There are things I said back then that I don't necessarily agree with today. I wrote to explore my own thoughts but also in defense of myself, to fight the idea that somehow it was random chance that I was in that position. The truth is that I worked very hard for that moment and every decision I made to get there. I also had an issue getting my story to fit. I wasn't there specifically to report severe weather, perform search & rescue, "save lives", or conduct academic research. I believe this is battle most storm chasers with a passion for understanding severe weather face.
In my opinion, this day was not defined by the amount of CAPE, wind shear, parameters, indexes, or potentials. To me it's an understanding and a transcending experience. A lesson learned. The videos and photography are valuable but not as valuable as the experience. An experience and understanding that was shared collectively that day. An experience that can be shared for years to come. I don't have much technical forecasting advice for storm chasers/storm spotters who find themselves in this situation. There is no sounding for making yourself available. No parameter for giving yourself the opportunity. Chasers overthink things. Don't overthink it. Just get there...safely.
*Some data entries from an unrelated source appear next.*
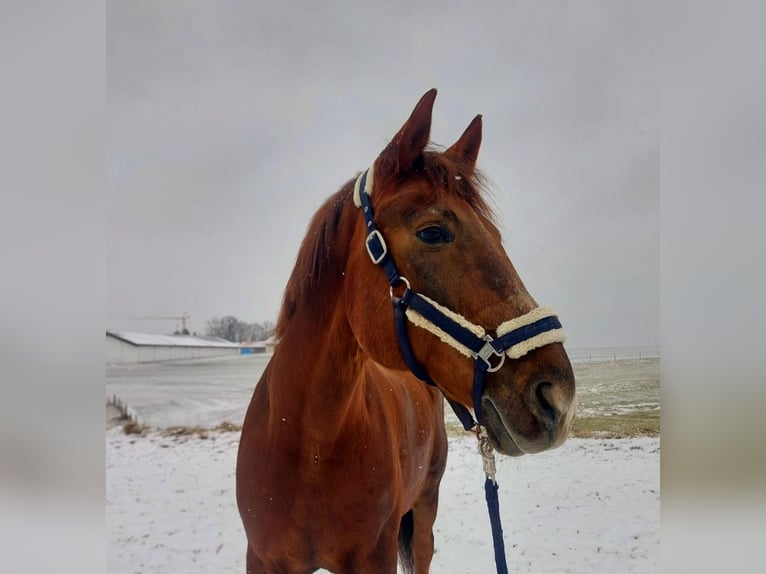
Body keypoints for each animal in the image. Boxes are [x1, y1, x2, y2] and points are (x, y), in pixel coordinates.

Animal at [236, 89, 576, 574]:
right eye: (432, 232)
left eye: (495, 235)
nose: (557, 397)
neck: (309, 445)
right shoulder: (263, 560)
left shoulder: (375, 555)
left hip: (424, 515)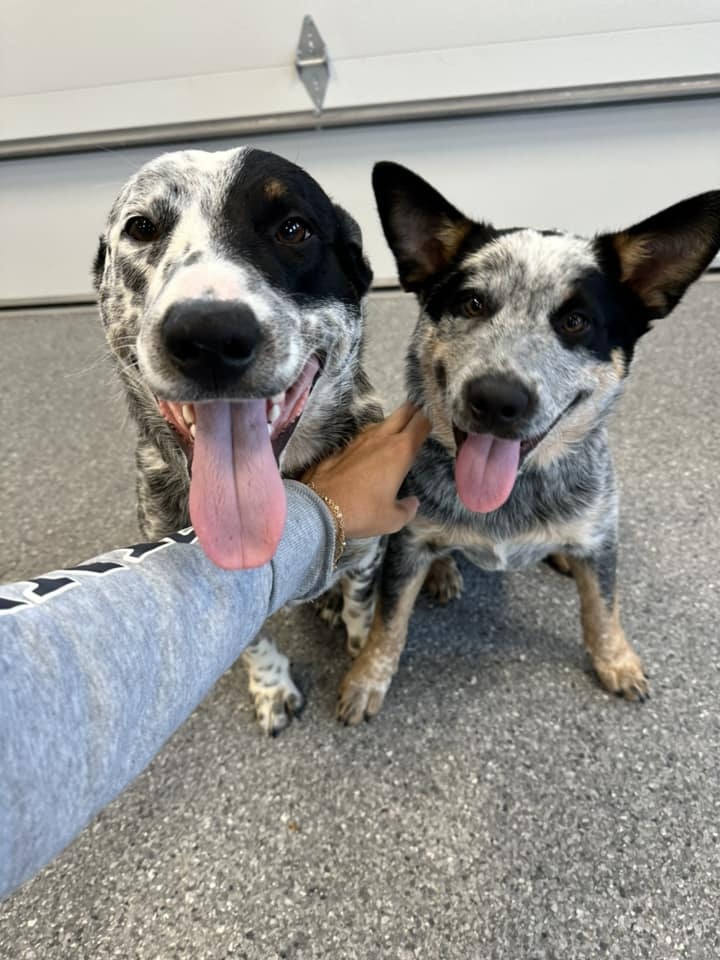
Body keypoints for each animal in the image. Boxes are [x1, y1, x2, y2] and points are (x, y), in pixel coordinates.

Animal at [95, 146, 386, 732]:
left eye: (293, 228)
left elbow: (362, 603)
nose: (208, 334)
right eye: (141, 227)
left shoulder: (371, 547)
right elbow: (253, 641)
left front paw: (363, 650)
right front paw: (272, 686)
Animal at [338, 161, 720, 724]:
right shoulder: (405, 543)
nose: (497, 399)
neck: (509, 500)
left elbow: (602, 606)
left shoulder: (601, 538)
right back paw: (443, 571)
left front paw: (617, 660)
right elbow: (390, 621)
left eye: (576, 321)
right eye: (472, 302)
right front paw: (368, 676)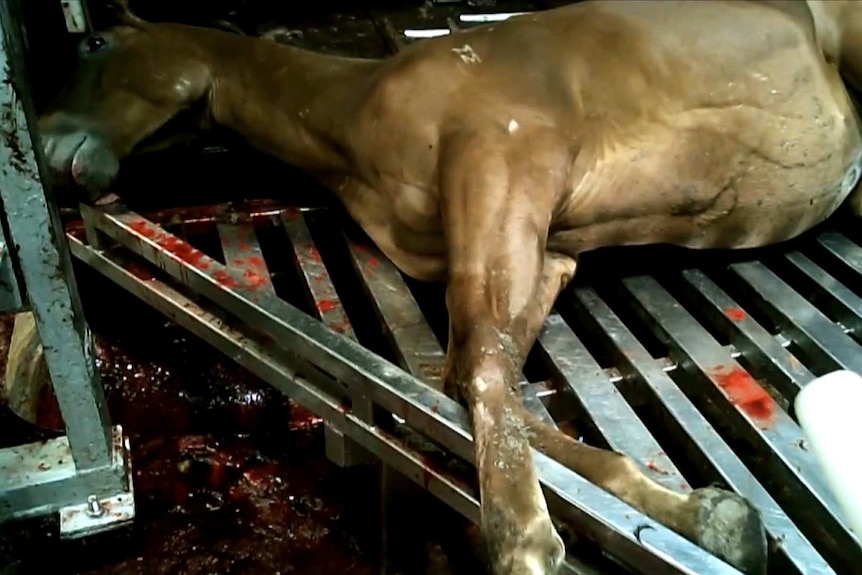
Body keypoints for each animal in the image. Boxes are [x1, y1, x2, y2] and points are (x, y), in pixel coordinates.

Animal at [18, 1, 862, 575]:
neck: (358, 111)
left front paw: (529, 543)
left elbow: (481, 371)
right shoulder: (544, 250)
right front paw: (711, 516)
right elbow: (473, 380)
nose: (48, 145)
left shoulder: (505, 160)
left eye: (95, 41)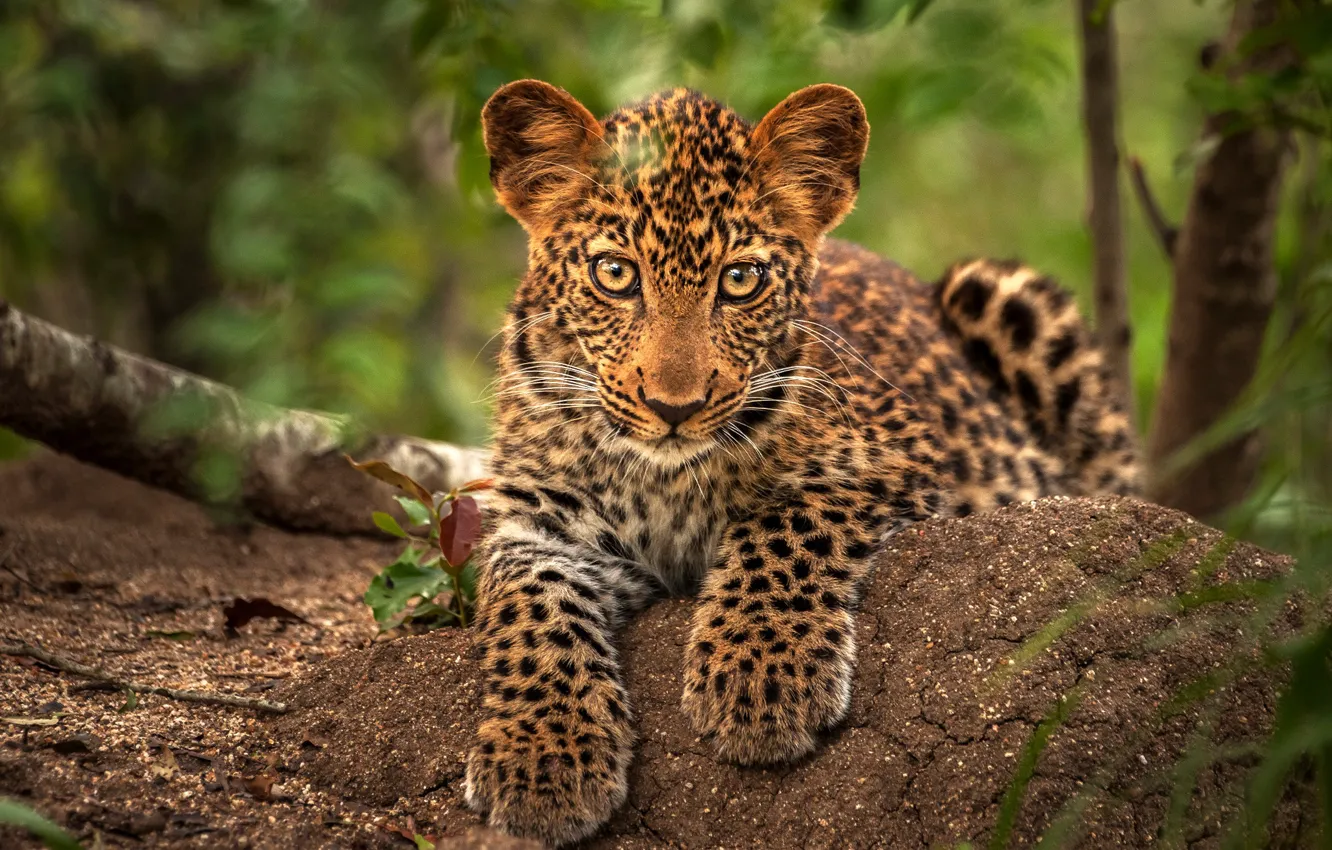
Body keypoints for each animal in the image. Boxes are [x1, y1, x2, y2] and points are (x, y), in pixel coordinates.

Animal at [463, 80, 1141, 846]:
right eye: (614, 274)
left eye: (741, 279)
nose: (674, 406)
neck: (662, 474)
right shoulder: (539, 521)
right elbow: (530, 608)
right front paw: (542, 755)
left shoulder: (893, 456)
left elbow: (784, 525)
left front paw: (760, 677)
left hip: (1008, 298)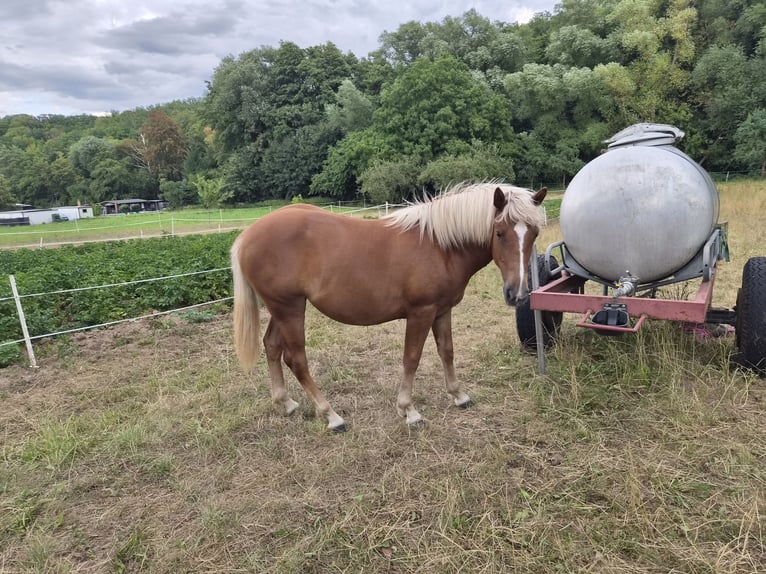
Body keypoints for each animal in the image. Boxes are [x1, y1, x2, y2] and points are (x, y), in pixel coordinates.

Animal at [231, 182, 547, 431]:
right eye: (499, 233)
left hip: (281, 309)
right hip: (290, 309)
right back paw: (331, 416)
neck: (439, 245)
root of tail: (246, 236)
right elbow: (412, 358)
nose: (518, 293)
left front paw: (459, 396)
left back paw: (286, 403)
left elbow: (447, 352)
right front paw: (409, 411)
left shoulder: (442, 311)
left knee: (272, 347)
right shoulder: (421, 313)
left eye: (533, 233)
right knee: (296, 359)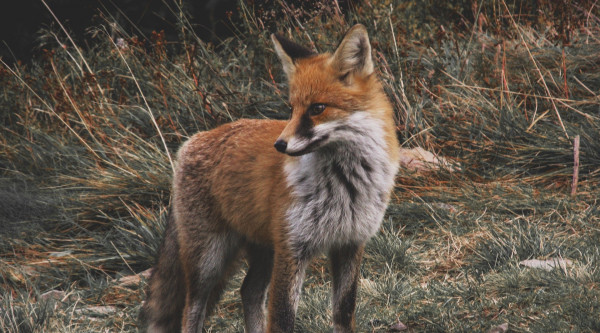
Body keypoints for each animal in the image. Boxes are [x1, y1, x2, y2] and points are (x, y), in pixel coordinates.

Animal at [142, 24, 398, 332]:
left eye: (317, 108)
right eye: (292, 108)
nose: (280, 145)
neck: (344, 184)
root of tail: (192, 141)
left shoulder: (350, 243)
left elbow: (344, 313)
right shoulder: (292, 248)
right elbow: (282, 319)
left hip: (263, 250)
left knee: (249, 291)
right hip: (209, 260)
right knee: (192, 308)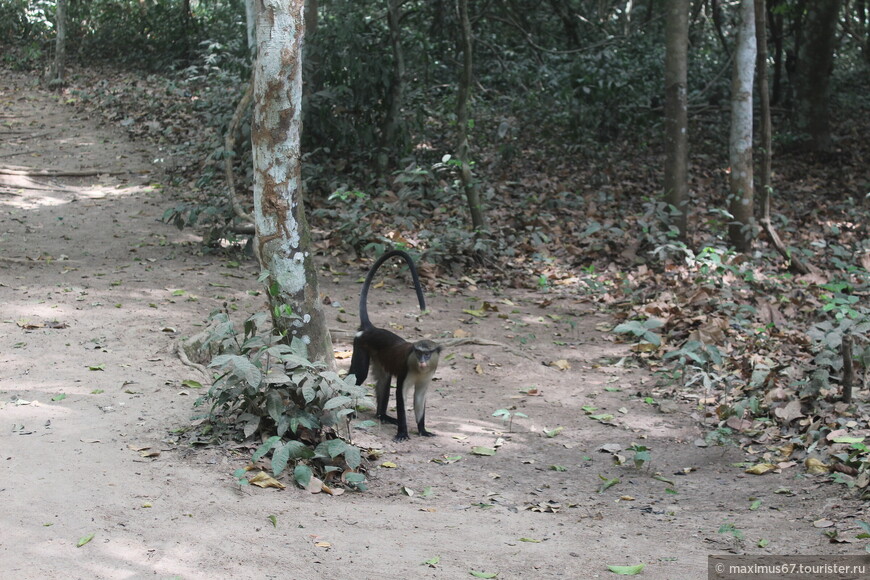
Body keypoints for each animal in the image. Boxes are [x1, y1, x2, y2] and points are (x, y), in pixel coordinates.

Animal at [348, 247, 442, 442]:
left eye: (427, 354)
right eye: (418, 353)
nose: (422, 361)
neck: (419, 369)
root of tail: (369, 329)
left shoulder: (428, 375)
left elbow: (419, 397)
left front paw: (422, 429)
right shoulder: (405, 371)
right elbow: (401, 396)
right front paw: (403, 432)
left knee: (384, 380)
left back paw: (382, 415)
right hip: (360, 347)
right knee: (358, 375)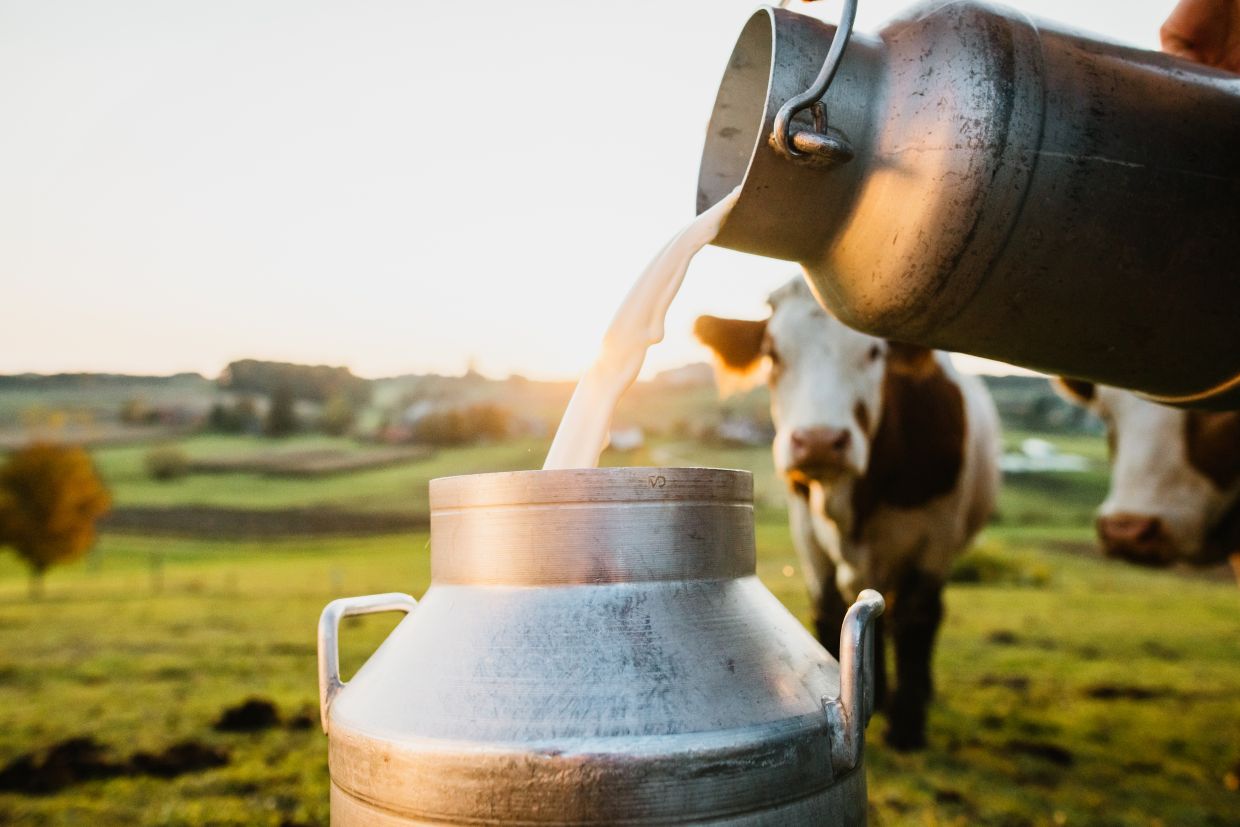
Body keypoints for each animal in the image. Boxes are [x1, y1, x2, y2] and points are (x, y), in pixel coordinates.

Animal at [694, 277, 1001, 748]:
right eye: (772, 353)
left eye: (874, 353)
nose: (819, 441)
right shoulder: (806, 533)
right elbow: (828, 610)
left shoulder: (936, 536)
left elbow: (917, 619)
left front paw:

The biggest piece of advice I could give anyone is Follow your Intuition. Feel the storm, the energy, and watch for signs. There are only two days in my life where I've told myself "Something is going to happen today, I can feel it". Nature will give you clues and they can be hard to see. It could be as simple as a flock of birds fleeing the approaching storm. These messages emerge from within and means something to you. It's not a thought, there is no thinking involved. Call it divine intervention, sometimes it's the only thing I believe. Just chase the storm and worry about everything else later. Everything happens or doesn't happen for a reason.
I hope a tornado of this intensity never occurs in Wisconsin again (Oakfield) but I know someday it will, and I will be there waiting when it does.